MSN has a thriving comment section on a free non-paywalled version of the Business Insider coverage about my work and the backlash from the end of last week. If you haven’t been able to read it previously, you can skim it over there, and the conversation developing. Some 90 comments so far over there.
It’s mostly the usual grab bag litany of complaints I’ve gotten accustomed to turning out over the course of the past 18 months or so of having people flip out on me for merely following my creative impulses and experiment with AI tools openly. So I won’t rehash any of the common negative elements cropping up over there this time.
Instead I’ll highlight some of the quasi-supportive comments below:
“I won’t use new-fangled technologies ‘cuz I’m afraid of change. I won’t fly in a plane ‘cuz if God wanted man to fly…” yadda, yadda, yadda.
A.I. is a tool, nothing more. What is written AND THEN HUMAN EDITED, is still a human creation.It’s the spammers who throw out crap-articles without even spell-checking, let alone using any editing skills, that are the problem, NOT A.I.
It’s a tool, people, that’s all. It’s up to US HUMANS to use discernment instead of knee-jerk reactions.
If you really feel that way, you should stop using technology.
Another:
Technology only ever progresses one direction, you either learn to adapt to it, or get replaced by it. This Author knows whats what, and all those fighting it well, their going to go the same way the people fighting the industrial or any other technological revolution.
Okay, this one isn’t “positive” but I think it’s illustrative in how wrong it is relative to my experience of being an artist and author using these tools and integrating them into creative workflows:
As a published author, I despise the use of AI to create any content that is commercially released to the general public. The use of AI sanitizes the creative process; it eliminates the risks, the challenges, and the rewards of something that is a uniquely human experience. The end result is just soulless content that fails to live up to what the end consumer truly deserves.
I would encourage anyone who doesn’t think my work “takes risks” to first examine the context: having thousands of people routinely tell you how you suck, and then tell me that in itself is not “risky” as a path to proceed down, let alone persist in. Then, if anyone actually read any of the books instead of trying to burn them, they might find that the actual context is incredibly risky, and incredibly *not* sanitized, and is in some instances highly challenging (I’m thinking especially of the VOMISA books, for one, but many others too). Anyway, I know I’ll never reach those people, but it feels at least good to process through these responses where they come up and understand where they score points and where they clearly fall short.
This one is a little funny:
“I made billions by not paying living, human, American employees for their labor, thus perpetuating poverty, starvation, homelessness, and crime.”
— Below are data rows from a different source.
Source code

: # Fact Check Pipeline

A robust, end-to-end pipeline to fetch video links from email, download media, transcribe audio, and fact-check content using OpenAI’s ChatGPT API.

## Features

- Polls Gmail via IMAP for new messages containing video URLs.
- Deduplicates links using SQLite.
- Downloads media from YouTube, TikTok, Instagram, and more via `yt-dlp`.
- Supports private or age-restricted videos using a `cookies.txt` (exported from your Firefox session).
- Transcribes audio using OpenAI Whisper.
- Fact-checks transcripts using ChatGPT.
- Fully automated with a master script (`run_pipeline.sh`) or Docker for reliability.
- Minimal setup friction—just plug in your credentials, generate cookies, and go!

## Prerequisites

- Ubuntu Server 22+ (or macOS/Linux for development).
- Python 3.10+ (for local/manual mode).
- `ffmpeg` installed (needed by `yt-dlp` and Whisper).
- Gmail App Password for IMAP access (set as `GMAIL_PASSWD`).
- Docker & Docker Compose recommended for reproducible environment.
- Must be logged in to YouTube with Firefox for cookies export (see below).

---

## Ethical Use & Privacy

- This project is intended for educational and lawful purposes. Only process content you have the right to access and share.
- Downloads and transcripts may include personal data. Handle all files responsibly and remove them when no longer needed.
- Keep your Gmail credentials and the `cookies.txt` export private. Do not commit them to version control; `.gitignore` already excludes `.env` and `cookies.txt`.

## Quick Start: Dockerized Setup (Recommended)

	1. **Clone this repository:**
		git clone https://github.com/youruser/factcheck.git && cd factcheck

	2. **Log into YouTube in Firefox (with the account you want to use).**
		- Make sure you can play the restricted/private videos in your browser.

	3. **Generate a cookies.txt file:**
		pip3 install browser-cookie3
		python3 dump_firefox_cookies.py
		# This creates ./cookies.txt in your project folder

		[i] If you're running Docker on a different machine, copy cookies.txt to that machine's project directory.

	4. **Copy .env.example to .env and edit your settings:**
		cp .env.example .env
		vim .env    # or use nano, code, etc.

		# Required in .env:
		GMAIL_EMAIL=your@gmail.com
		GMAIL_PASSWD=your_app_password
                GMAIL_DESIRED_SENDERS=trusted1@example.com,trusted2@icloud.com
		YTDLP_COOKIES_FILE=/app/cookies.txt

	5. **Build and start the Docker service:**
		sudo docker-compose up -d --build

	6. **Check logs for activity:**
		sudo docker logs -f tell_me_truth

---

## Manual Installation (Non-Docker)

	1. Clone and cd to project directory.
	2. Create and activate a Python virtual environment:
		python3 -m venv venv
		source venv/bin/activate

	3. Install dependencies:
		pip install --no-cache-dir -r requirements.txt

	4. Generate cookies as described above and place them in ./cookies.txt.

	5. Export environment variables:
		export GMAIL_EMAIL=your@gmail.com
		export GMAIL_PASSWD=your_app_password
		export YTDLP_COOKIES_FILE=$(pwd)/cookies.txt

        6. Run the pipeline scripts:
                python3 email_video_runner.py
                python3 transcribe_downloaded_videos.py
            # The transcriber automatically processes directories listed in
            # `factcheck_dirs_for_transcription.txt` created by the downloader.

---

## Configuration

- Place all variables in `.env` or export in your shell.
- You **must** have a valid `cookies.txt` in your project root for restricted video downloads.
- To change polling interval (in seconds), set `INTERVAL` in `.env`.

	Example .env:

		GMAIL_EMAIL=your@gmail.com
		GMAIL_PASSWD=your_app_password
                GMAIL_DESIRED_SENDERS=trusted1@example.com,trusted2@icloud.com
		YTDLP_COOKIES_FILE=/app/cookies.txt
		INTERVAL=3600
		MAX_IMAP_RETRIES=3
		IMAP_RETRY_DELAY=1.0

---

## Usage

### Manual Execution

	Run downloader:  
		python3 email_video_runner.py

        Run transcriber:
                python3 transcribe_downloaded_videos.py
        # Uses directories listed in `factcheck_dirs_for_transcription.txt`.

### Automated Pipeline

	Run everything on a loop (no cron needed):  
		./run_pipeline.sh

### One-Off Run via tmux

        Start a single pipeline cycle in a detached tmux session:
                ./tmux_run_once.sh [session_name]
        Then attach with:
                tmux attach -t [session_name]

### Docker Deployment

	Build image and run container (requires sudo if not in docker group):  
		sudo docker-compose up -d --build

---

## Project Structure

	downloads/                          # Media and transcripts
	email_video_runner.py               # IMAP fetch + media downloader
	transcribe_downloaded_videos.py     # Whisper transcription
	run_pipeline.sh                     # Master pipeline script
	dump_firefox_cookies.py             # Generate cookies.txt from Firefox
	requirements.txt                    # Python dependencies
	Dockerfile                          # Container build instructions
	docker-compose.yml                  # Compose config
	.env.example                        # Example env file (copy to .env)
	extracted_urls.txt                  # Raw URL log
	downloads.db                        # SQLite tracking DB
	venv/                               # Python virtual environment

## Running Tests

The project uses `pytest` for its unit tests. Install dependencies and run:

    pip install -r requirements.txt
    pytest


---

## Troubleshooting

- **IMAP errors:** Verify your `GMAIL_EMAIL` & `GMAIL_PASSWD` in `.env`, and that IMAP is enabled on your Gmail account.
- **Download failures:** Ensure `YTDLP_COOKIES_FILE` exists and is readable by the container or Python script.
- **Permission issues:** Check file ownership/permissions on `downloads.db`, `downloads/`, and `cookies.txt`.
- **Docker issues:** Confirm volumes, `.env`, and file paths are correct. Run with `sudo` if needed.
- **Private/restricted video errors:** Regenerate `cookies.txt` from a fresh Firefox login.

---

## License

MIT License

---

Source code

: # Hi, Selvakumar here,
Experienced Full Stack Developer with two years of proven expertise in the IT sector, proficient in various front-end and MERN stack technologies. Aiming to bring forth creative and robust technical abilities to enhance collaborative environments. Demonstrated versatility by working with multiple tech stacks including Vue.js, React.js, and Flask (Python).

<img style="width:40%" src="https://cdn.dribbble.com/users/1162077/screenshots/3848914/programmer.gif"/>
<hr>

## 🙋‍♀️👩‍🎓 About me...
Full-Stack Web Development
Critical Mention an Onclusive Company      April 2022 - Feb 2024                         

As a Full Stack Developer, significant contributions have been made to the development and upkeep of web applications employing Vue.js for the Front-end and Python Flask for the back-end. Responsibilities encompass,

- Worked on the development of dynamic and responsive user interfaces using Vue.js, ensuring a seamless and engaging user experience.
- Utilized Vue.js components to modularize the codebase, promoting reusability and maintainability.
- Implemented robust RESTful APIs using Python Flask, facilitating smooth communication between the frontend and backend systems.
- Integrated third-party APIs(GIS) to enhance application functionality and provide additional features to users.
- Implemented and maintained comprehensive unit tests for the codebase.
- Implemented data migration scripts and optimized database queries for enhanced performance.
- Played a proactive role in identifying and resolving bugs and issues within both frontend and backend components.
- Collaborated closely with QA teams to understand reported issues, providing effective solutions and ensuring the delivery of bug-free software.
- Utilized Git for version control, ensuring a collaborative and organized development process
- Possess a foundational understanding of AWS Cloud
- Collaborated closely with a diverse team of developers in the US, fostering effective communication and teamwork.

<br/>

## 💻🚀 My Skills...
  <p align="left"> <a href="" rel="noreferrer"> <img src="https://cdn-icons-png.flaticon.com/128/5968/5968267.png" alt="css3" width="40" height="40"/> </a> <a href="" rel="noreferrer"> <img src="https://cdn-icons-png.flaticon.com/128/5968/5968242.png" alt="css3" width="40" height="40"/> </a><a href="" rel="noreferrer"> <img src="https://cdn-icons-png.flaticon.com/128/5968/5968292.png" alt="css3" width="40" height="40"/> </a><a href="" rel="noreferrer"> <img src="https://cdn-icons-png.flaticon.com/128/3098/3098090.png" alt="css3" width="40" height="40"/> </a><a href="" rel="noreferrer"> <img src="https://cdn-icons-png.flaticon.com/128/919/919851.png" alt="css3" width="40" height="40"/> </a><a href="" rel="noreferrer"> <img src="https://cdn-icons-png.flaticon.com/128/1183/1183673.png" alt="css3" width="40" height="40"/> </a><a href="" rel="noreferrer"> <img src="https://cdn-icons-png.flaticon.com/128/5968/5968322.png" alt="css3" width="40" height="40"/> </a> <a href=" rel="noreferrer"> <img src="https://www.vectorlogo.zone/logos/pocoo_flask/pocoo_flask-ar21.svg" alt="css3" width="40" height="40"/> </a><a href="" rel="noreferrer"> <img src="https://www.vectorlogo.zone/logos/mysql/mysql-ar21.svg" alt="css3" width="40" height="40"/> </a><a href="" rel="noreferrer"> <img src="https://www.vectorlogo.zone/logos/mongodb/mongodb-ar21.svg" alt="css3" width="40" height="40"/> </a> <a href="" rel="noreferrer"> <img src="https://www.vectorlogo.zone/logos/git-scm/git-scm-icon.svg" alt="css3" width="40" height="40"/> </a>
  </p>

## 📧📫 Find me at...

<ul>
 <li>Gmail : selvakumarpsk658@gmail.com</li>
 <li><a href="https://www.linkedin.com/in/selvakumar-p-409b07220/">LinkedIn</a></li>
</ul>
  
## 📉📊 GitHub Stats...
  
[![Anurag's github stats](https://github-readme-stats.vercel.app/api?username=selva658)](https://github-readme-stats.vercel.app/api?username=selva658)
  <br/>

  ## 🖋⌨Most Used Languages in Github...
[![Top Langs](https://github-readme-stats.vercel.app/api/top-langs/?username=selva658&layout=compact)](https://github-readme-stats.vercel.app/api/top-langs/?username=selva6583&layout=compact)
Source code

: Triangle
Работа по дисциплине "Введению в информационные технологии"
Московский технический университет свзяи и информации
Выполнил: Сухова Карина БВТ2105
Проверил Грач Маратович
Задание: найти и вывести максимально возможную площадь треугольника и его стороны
“My God, Jesus must love you because of your wealth. Prosperity has found you smart, business tycoon! Someone should do something with all these poors, btw.”
“I made thousands selling a book made by AI.”
“THEFT! EVIL! SOMEONE NEEDS TO SDO SOMETHING WITH AI!!!!”
There was another comment further up that said something to the effect of “He’s only doing it for the money!” But like, look around you, people. Literally the entirety of modern society is based on people doing things for money. And I’m the bad guy twirling a mustache while a beautiful damsel labelled “writing” is tied to the train tracks? I think not. Or, at least, don’t stop with me. Carry that criticism all the way forward.
And this has always been a point of mine:
I don’t care.
Are the books good? Because there are a lot of books out there, written by humans, that are garbage.
Plenty of humans chase the algorithm. Plenty of humans churn out garbage based on trends, and chasing pennies. Judge the work by the work.
Is this true about Tron?
If people enjoy the books who cares, so ridiculous. When Tron wasn’t eligible for an academy award because computer effects were “cheating”(look it up). Every time something new comes along this happens, it happened with PC paint programs when they started to get big, autotune was just “fake” music. If its entertaining and sells i don’t care where it comes from.
According to Wikipedia, it’s true! Who knew! (Apparently this guy ^^)
Tron received nominations for Best Costume Design[2] and Best Sound[3] at the 55th Academy Awards. It was however disqualified from the Best Visual Effects category because at the time the Academy felt that using computer animation was “cheating”.[4][5]
There are also definitely some AI-generated comments on this thread, but they’re boring, so I won’t reproduce them.
This idea that all of this is somehow “political repression” is interesting when we think about how integrated technology is now into politics, culture, etc.
An artist should be free to choose their own tools and media.
Anything else is political repression of art.
Don’t like it? Don’t buy it.
I think there may actually be a more even balance of semi-supporters on this thread than I have seen previously, so perhaps the tide is starting to turn…
Why does it matter how people create work that others enjoy? Next people will complain that he didn’t write the books on a manual typewriter or use parchment and quill.
That’s all for now. Almost caught up on my backlog here, but a few of the backlog items are a lot bigger and deserve one or multiple posts each, which I’ll continue to plug away on over the coming days.